Rising health care costs touch us in ways we might not have even thought of. Two months ago our car insurance premiums went up by $50 a month. When I called to ask why, I was told that the rising cost of ER care and the estimated cost of care for uninsured and under-insured drivers had gone up. That means because so many people can’t afford adequate health insurance, my CAR insurance premiums are going up by $600 a year.

And there’s the time I was at work and accepted a confused patient who had been transferred from another hospital. We routinely ask “Do you know where you are?” of patients to assess their level of awareness. When asked, the patient thought she was still at the hospital she had transferred from. When I told here where she was, her first words were a chilling, “I can’t be here. My insurance won’t pay for it.”

In many ways, reading Deadly Spin was a relief. We know something is wrong. We may know who we think is responsible. Potter tells us the backstory of what’s been going on and how things got to be the way they are now.

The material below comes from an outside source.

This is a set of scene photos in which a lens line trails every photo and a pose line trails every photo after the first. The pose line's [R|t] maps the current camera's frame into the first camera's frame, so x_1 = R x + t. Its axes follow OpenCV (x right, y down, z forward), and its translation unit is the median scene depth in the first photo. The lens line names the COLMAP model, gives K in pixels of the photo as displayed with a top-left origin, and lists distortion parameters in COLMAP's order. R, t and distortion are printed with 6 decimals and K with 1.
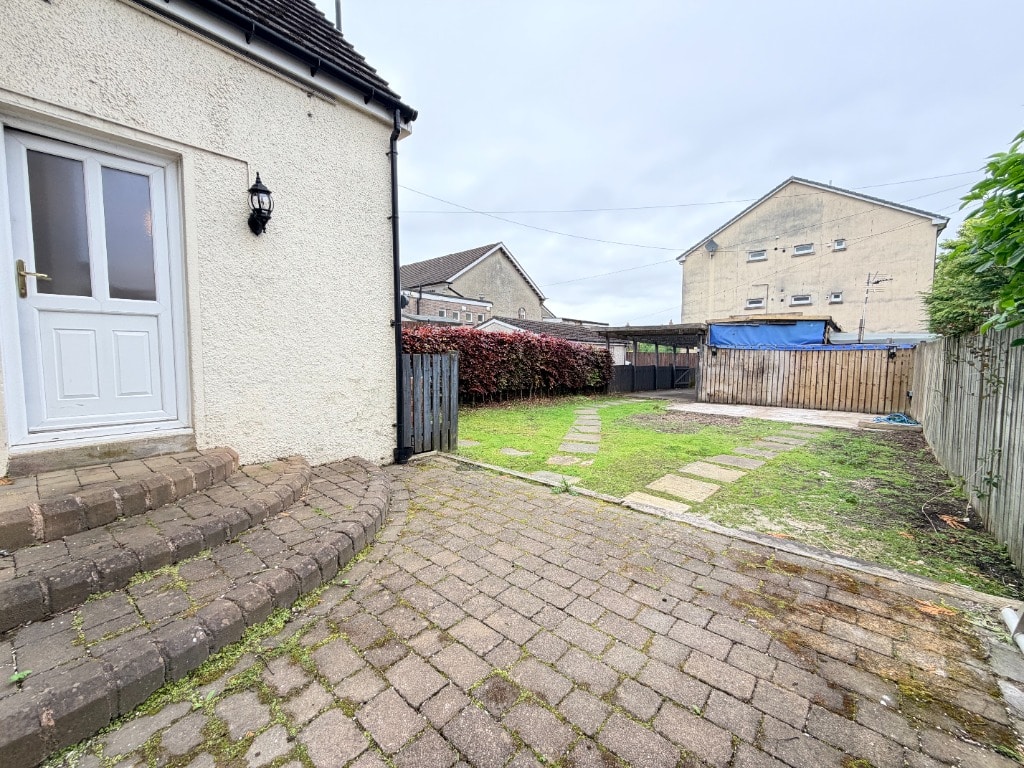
lens RADIAL K [[405.8, 0, 507.8], [0, 405.8, 383.4], [0, 0, 1]] dist [-0.000678, -0.000326]
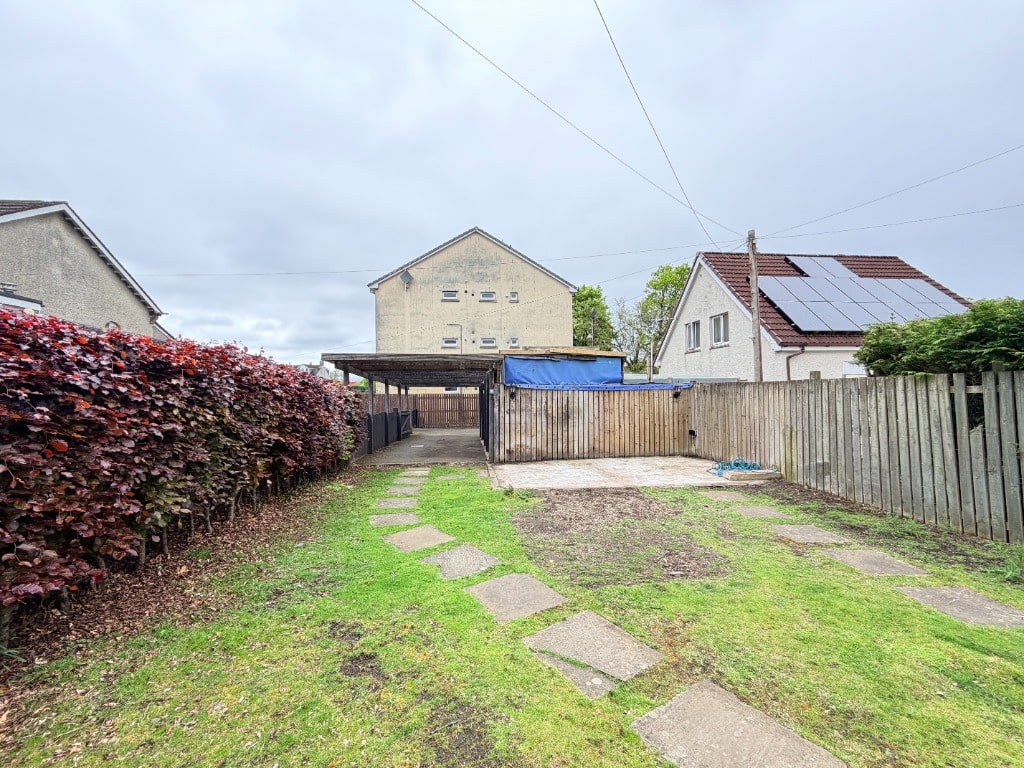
lens RADIAL K [[405.8, 0, 507.8], [0, 405.8, 383.4], [0, 0, 1]] dist [-0.000678, -0.000326]
pose [[0.669183, 0.006140, 0.743072, -0.052447], [0.067877, 0.995280, -0.069351, -0.044303], [-0.739991, 0.096846, 0.665608, 0.503511]]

While the book is primarily about for-profit health insurance providers, the game is much bigger than that. Maybe you’ve sat through a buggy Zoom call recently and wished you could call your internet provider and threaten to switch to a different company if they didn’t open up the bandwidth… but there are no other internet providers in your area… Potter addresses this overarching trend of bigger companies, more control, and fewer choices.

Maybe you wonder why people are still allowed to smoke in public parks in your area. Big Tobacco and their PR campaigns are almost certainly to blame for that, Potter explains in the final section, which opens up the PR playbook for consumers to see how big companies keep things just the way they want them.

Maybe, like me, you never considered single payer health insurance to be a viable option. Since when has the government done anything better than the private sector? You might say, looking out at the potholes on your street or the failing public school system in your area. But after you read Deadly Spin, you may be thinking, how can the government possibly do things worse than they’re being done right now?

Deadly Spin doesn’t tell us how to fix it. Potter isn’t preaching for single payer health coverage, nor is he demanding we dissolve our current system completely. He is asking us as consumers to be very careful about any message we receive from the media about what to believe.

I’ve heard this message before.

Growing up, my mom taught us, “There’s no such thing as a free lunch.” It was a line frequently quoted in our house. If something is offered for free, you or someone else is paying for it.

My dad told me from as early as I can remember to receive any information I get from the outside world with a critical eye. Everyone has an angle, and most people don’t present their arguments with a disclaimer about their motives.

Naturally, Potter has angle, too. He is clearly doing penance for the years he spent spinning the news in favor of for-profit health insurance. He doesn’t beat around the bush about his responsibility or why he’s writing. But I believe he is telling a story we all need to hear.

Whether or not you grew up looking for spin in the media, you may, like me, not have realized how very deep that spin can go and how far-reaching its message can be.

In the end, Potter’s goal is the same as my parents: He asks us to listen critically to the messages we are being presented with. Don’t accept everything at face value.

The story he tells on the way there about how big, for-profit corporations operate and their relationship to the media, is a fascinating one, and well worth the read.

If you’re feeling helpless right now, forced to stay at home while it feels the world is falling apart, wondering how we could have gotten here – this book, at ten years old, provides some insight.